What to produce
Reproduce the records below with each occurrence of "chart" swapped for "graph" and everything else left unchanged. Omit the pictures from your output.

___ Data provided ___

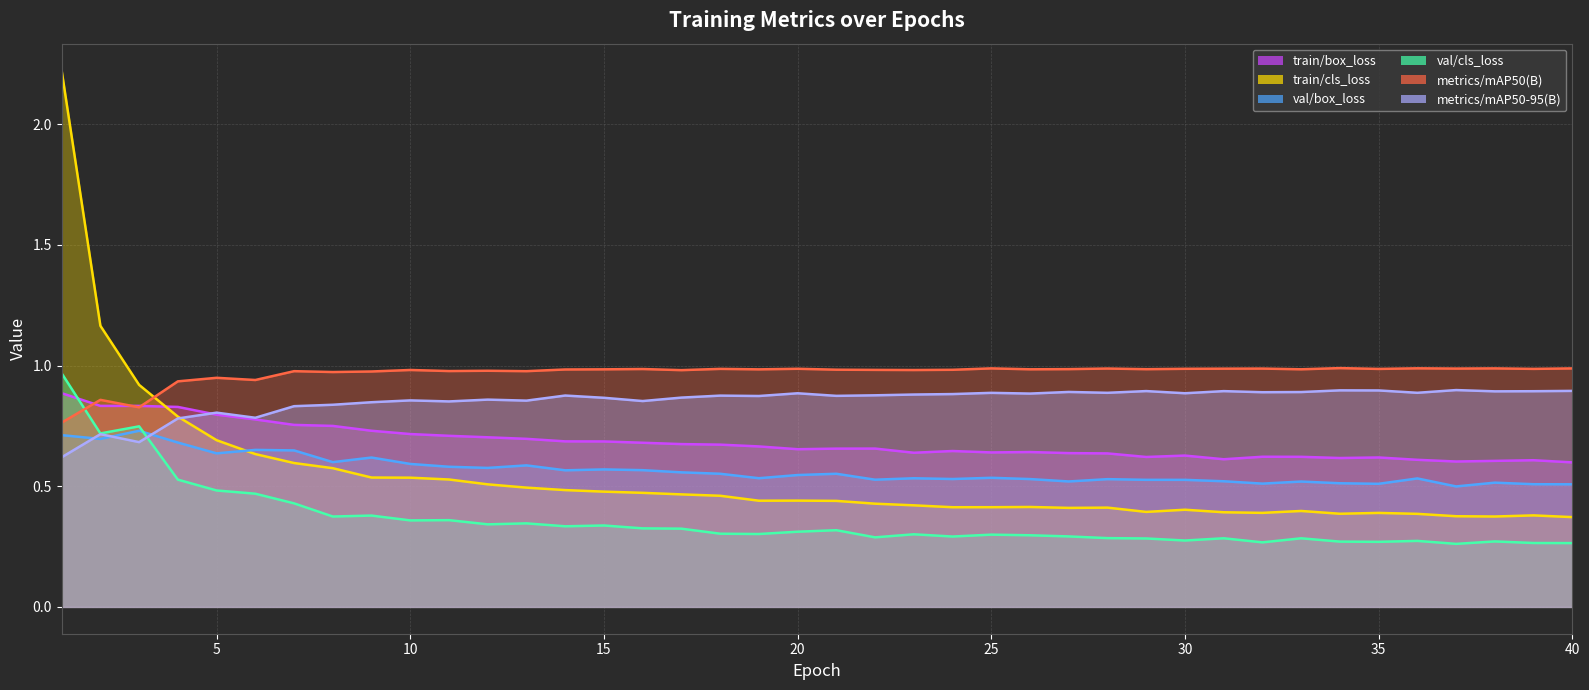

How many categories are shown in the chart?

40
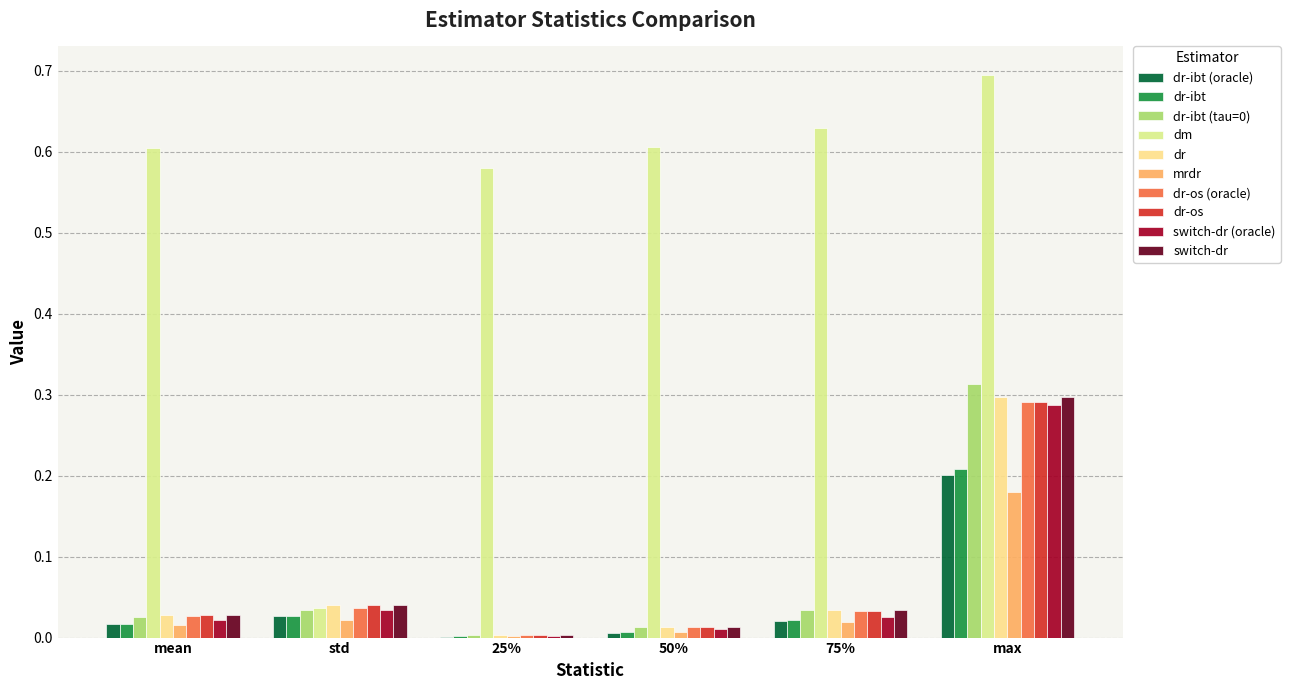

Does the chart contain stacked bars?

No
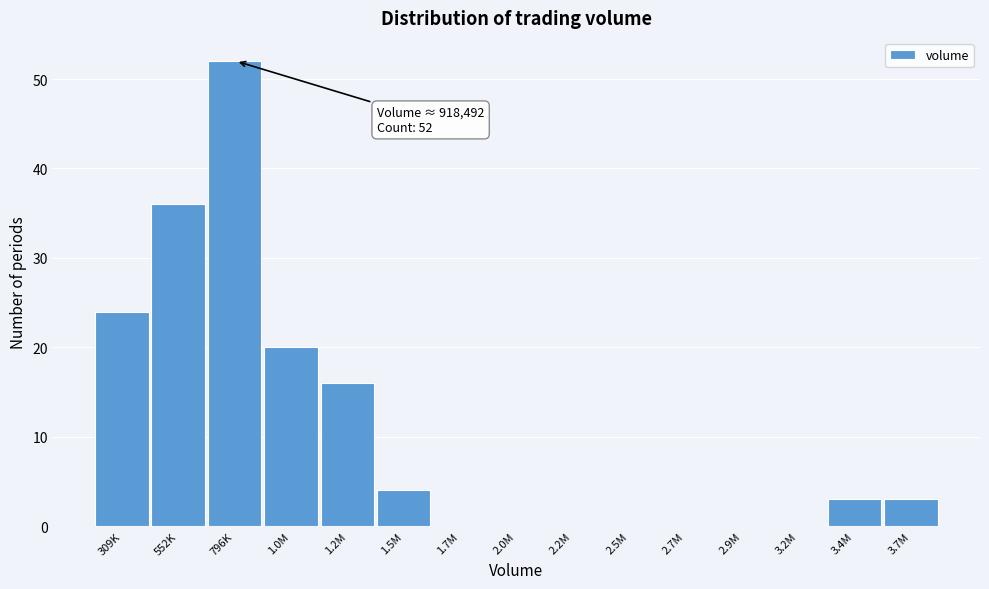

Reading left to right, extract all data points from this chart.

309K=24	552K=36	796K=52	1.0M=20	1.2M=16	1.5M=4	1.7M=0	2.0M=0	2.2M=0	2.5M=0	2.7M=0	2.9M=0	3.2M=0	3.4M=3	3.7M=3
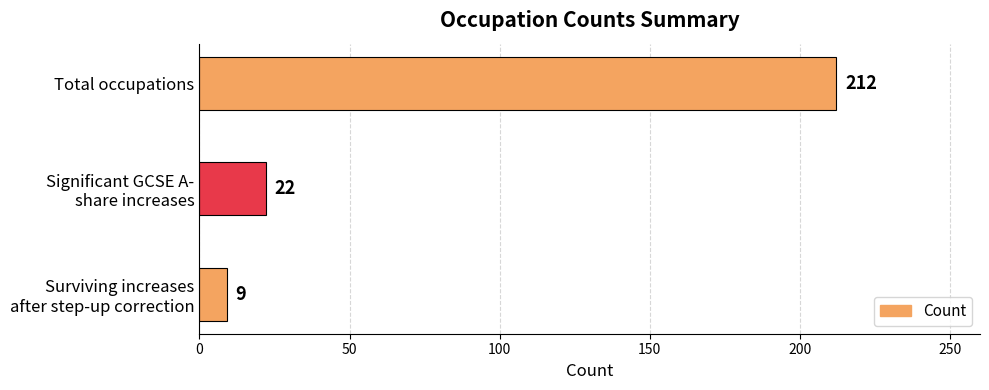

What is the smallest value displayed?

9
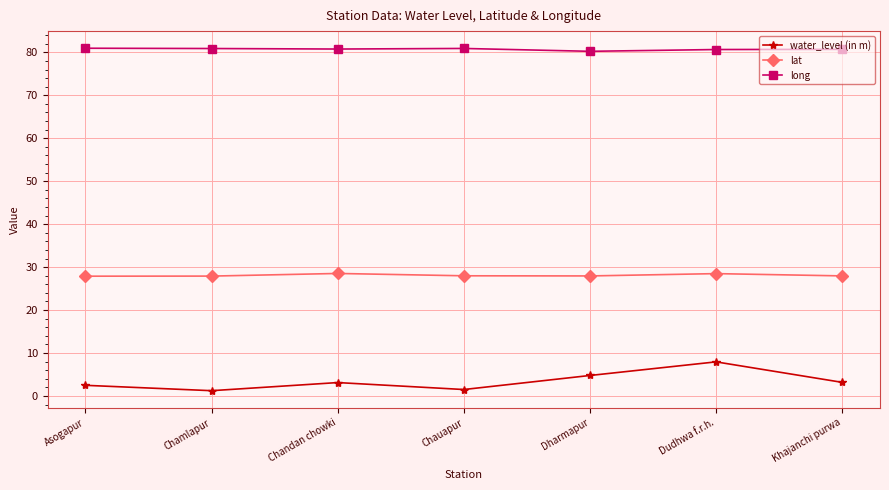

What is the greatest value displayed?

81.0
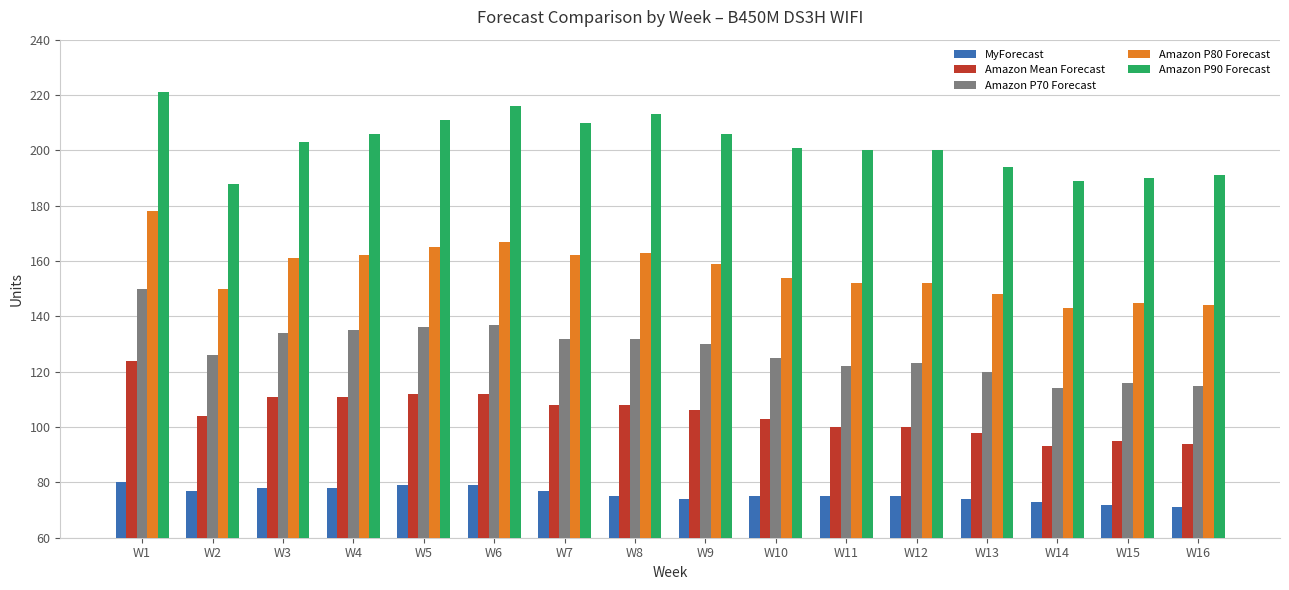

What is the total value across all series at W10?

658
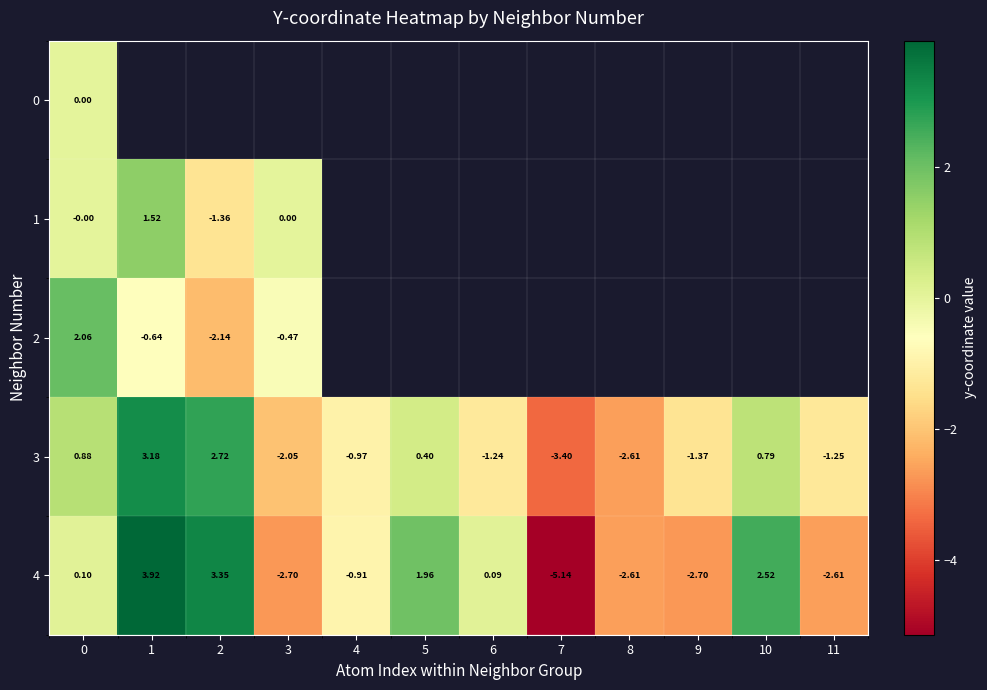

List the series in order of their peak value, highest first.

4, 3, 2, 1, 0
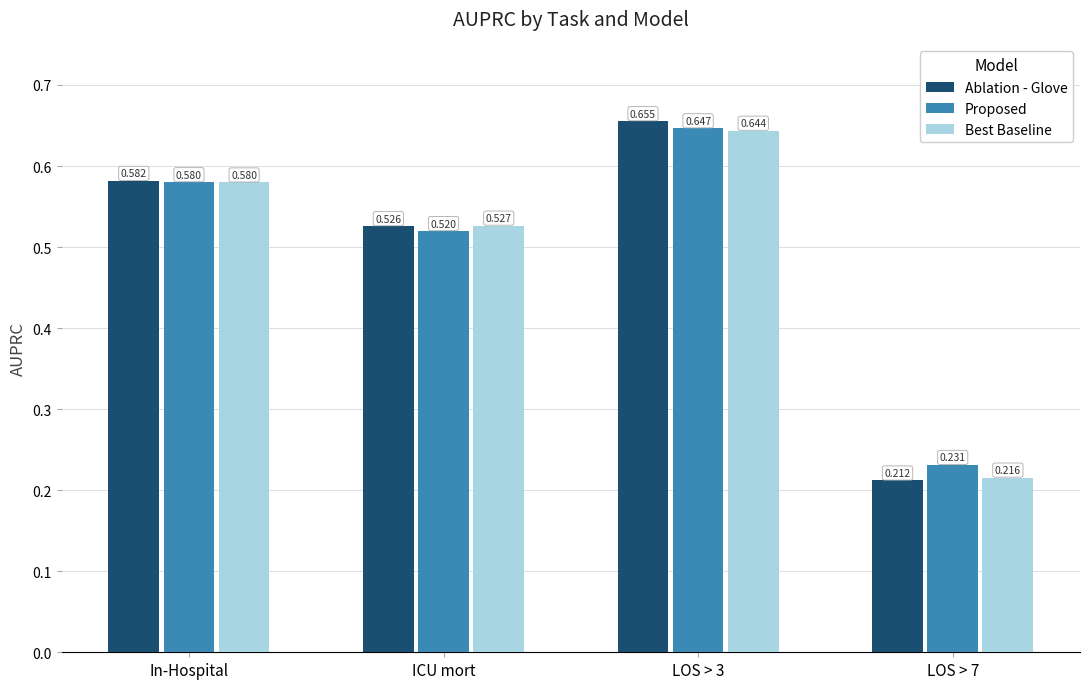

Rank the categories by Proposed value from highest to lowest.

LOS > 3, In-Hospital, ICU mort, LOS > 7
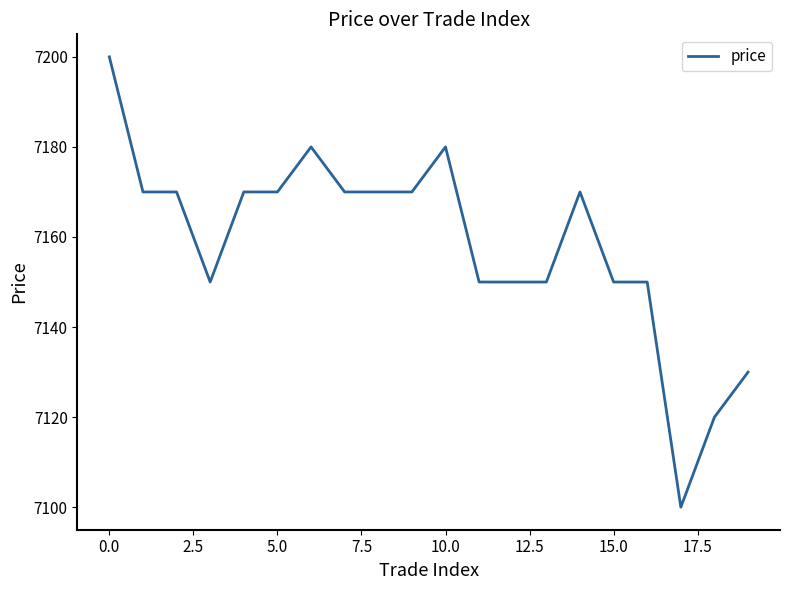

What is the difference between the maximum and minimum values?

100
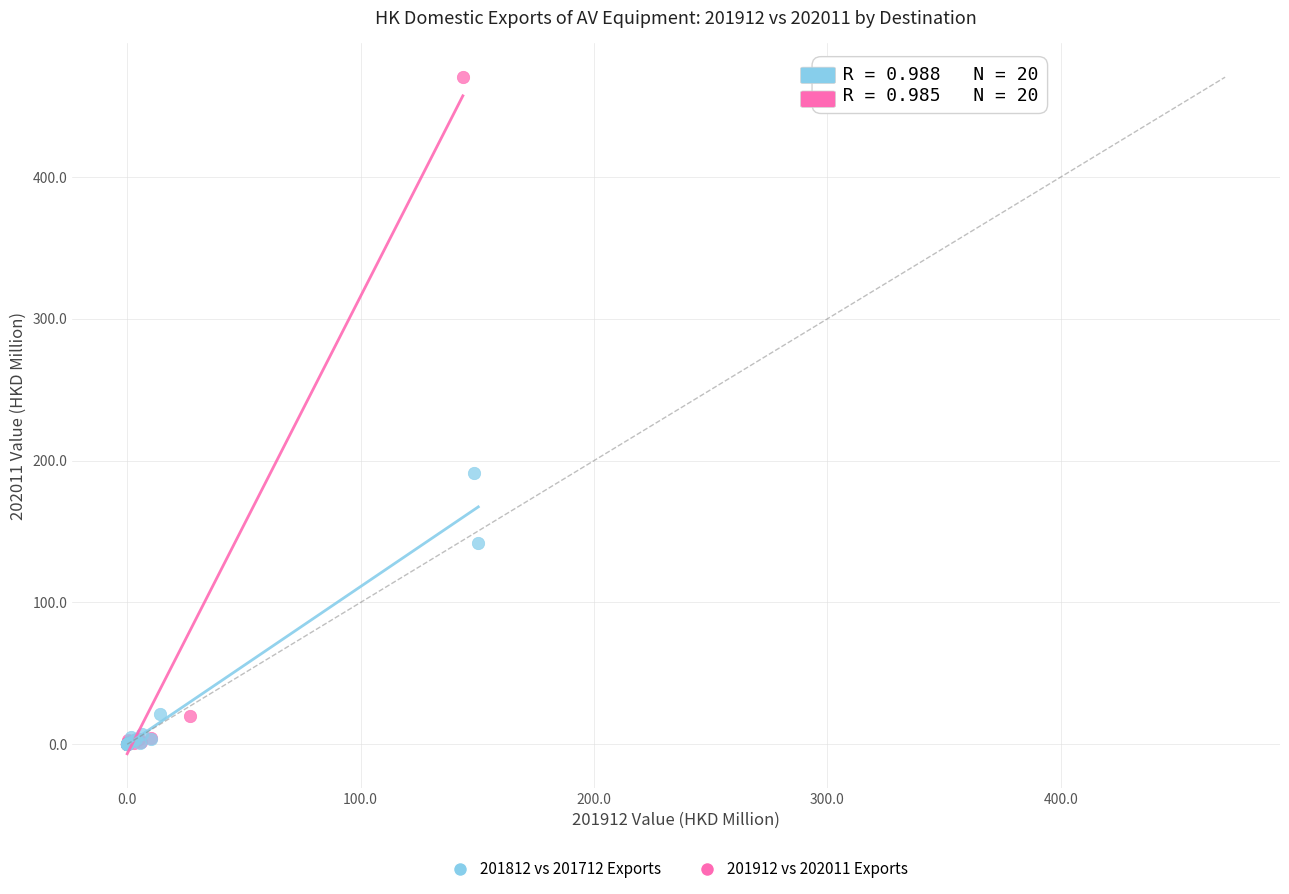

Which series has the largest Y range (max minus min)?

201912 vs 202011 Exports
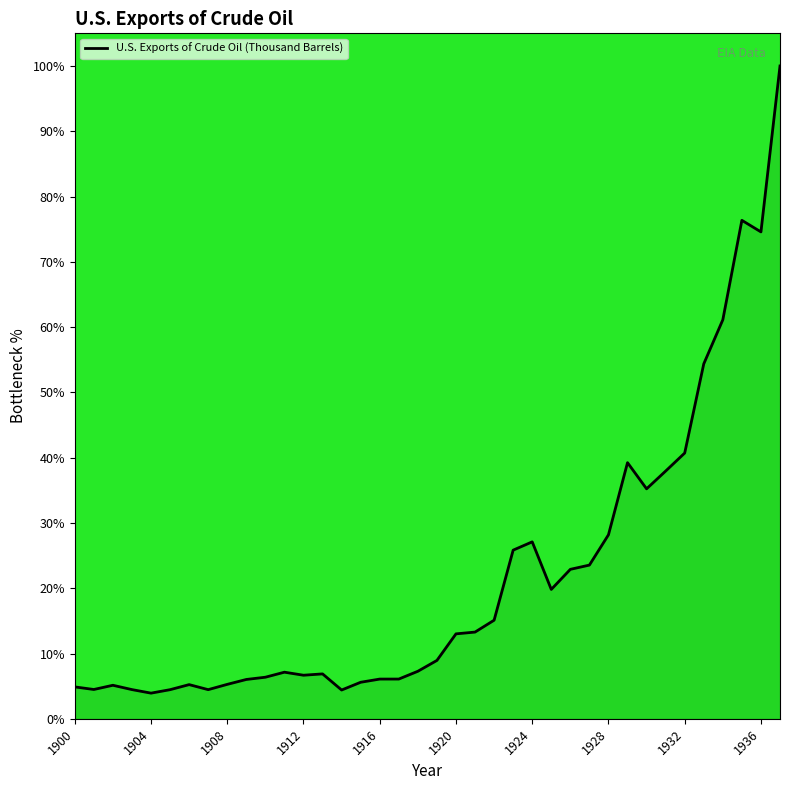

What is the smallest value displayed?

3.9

___

Answer to the problem
How many categories are shown in the graph?

40

Does the graph contain stacked bars?

No

Reading left to right, extract all data points from this graph.

309K=24	552K=36	796K=52	1.0M=20	1.2M=16	1.5M=4	1.7M=0	2.0M=0	2.2M=0	2.5M=0	2.7M=0	2.9M=0	3.2M=0	3.4M=3	3.7M=3

What is the smallest value displayed?

9

What is the greatest value displayed?

81.0

What is the total value across all series at W10?

658

List the series in order of their peak value, highest first.

4, 3, 2, 1, 0

Rank the categories by Proposed value from highest to lowest.

LOS > 3, In-Hospital, ICU mort, LOS > 7

What is the difference between the maximum and minimum values?

100

Which series has the largest Y range (max minus min)?

201912 vs 202011 Exports

What is the smallest value displayed?

3.9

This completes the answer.